Canonical automata for generalised regular expressions

Canonical minimal automata for generalised regular expressions

Given a generalised regular expression (GRE) R, this program computes the
canonical minimal (incomplete) deterministic finite automaton (DFA) which
recognises the language described by R and hence solves the
equivalence problem for GREs.

The uniqueness up to isomorphism of the minimal DFA for every
regular language is given by the Myhill–Nerode theorem. The
states of the canonical minimal DFA are usually expressed as equivalence
classes of strings under the Nerode congruence; here they are given
as natural numbers in [0, ..., m-1], indexed in order of the
earliest string in shortlex order to reach each state.

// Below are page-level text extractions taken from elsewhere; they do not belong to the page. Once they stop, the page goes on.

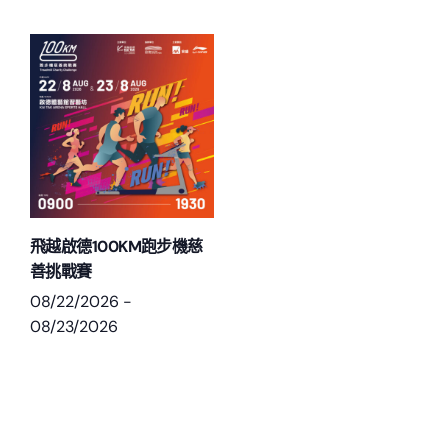
飛越啟德100KM跑步機慈
善挑戰賽
08/22/2026
-
08/23/2026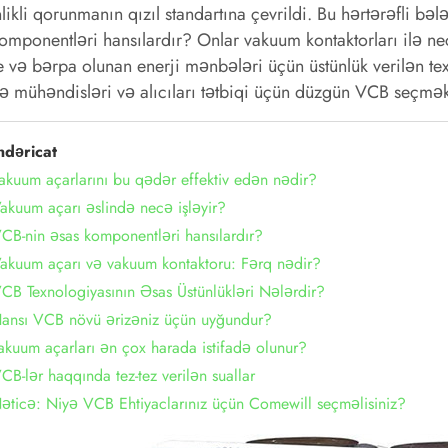
likli qorunmanın qızıl standartına çevrildi. Bu hərtərəfli bəl
omponentləri hansılardır? Onlar vakuum kontaktorları ilə 
 və bərpa olunan enerji mənbələri üçün üstünlük verilən texno
 mühəndisləri və alıcıları tətbiqi üçün düzgün VCB seçmək ü
ndəricat
akuum açarlarını bu qədər effektiv edən nədir?
akuum açarı əslində necə işləyir?
CB-nin əsas komponentləri hansılardır?
Vakuum açarı və vakuum kontaktoru: Fərq nədir?
CB Texnologiyasının Əsas Üstünlükləri Nələrdir?
Hansı VCB növü ərizəniz üçün uyğundur?
akuum açarları ən çox harada istifadə olunur?
CB-lər haqqında tez-tez verilən suallar
əticə: Niyə VCB Ehtiyaclarınız üçün Comewill seçməlisiniz?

It follows from (Stockmeyer, 1974) that this program runs in non-ELEMENTARY
time in the worst case; i.e. there is no k such that this program
runs in O(2^2^2^...^n) time for a power tower of height k. More
specifically, the height of the power tower is given by the number of
nested complements permitted within the expression.

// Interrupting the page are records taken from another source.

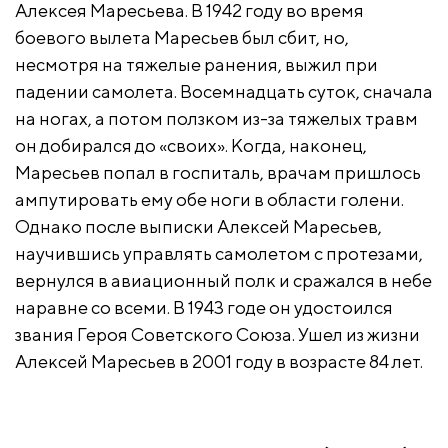
Алексея Маресьева. В 1942 году во время
боевого вылета Маресьев был сбит, но,
несмотря на тяжелые ранения, выжил при
падении самолета. Восемнадцать суток, сначала
на ногах, а потом ползком из-за тяжелых травм
он добирался до «своих». Когда, наконец,
Маресьев попал в госпиталь, врачам пришлось
ампутировать ему обе ноги в области голени.
Однако после выписки Алексей Маресьев,
научившись управлять самолетом с протезами,
вернулся в авиационный полк и сражался в небе
наравне со всеми. В 1943 годе он удостоился
звания Героя Советского Союза. Ушел из жизни
Алексей Маресьев в 2001 году в возрасте 84 лет.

┏━━━━━━━━━━━━━━━━━━━━━━━━━━━━━━━━━━━━━━━━━━━━━━━━━━━━━━━━━━━━┓
┃ GREs are given in postfix notation. Whitespace is ignored. ┃
┠─────────────────────────────┬──────────────────────────────┨
┃ $    nothing                │ R+   one or more             ┃
┃ %    anything               │ R!   complement              ┃
┃ ~    the empty string       │ RS,  concatenation           ┃
┃ .    any single character   │ RS|  union                   ┃
┃ a    the letter ‘a’         │ RS&  intersection            ┃
┃ R*   zero or more           │ RS\  difference              ┃
┃ R?   zero or one            │ RS^  symmetric difference    ┃
┗━━━━━━━━━━━━━━━━━━━━━━━━━━━━━┷━━━━━━━━━━━━━━━━━━━━━━━━━━━━━━┛


  
    
    
    
  
  
    
  
  
    
  
  
    
  
  
    
  
  
    
  







How it works

• Sub-expressions are successively computed via DFA operations and
  minimised. At the end, canonicalisation is performed.
• For the base cases $, %, ~, . and a-to-z, DFAs are given
  directly.
• For !, &, |, \ and ^, the product construction on DFAs is used.
  Only reachable states are constructed, and the argument DFAs are
  completed only when necessary (!, both arguments of | and ^, and the
  second argument of \).
• For *, + and concat, epsilon-transitions are added and the powerset
  construction is used on the resulting NFA. Again only reachable
  states are constructed. (? is simple enough that it is just
  constructed directly.)
• Minimisation is performed as follows:
  1. Unreachable states are removed.
  2. Dead states (states that cannot reach a final state) are removed,
     except for the start state. These can be found by graph-searching
     backwards from each final state.
  3. States in the same Nerode congruence class are merged using
     Hopcroft’s algorithm.
• Canonicalisation is achieved by performing a breadth-first search in alphabetic
  order, which naturally visits each state in order of the earliest
  string in shortlex order that reaches it. In particular there is
  no need to solve the graph isomorphism problem.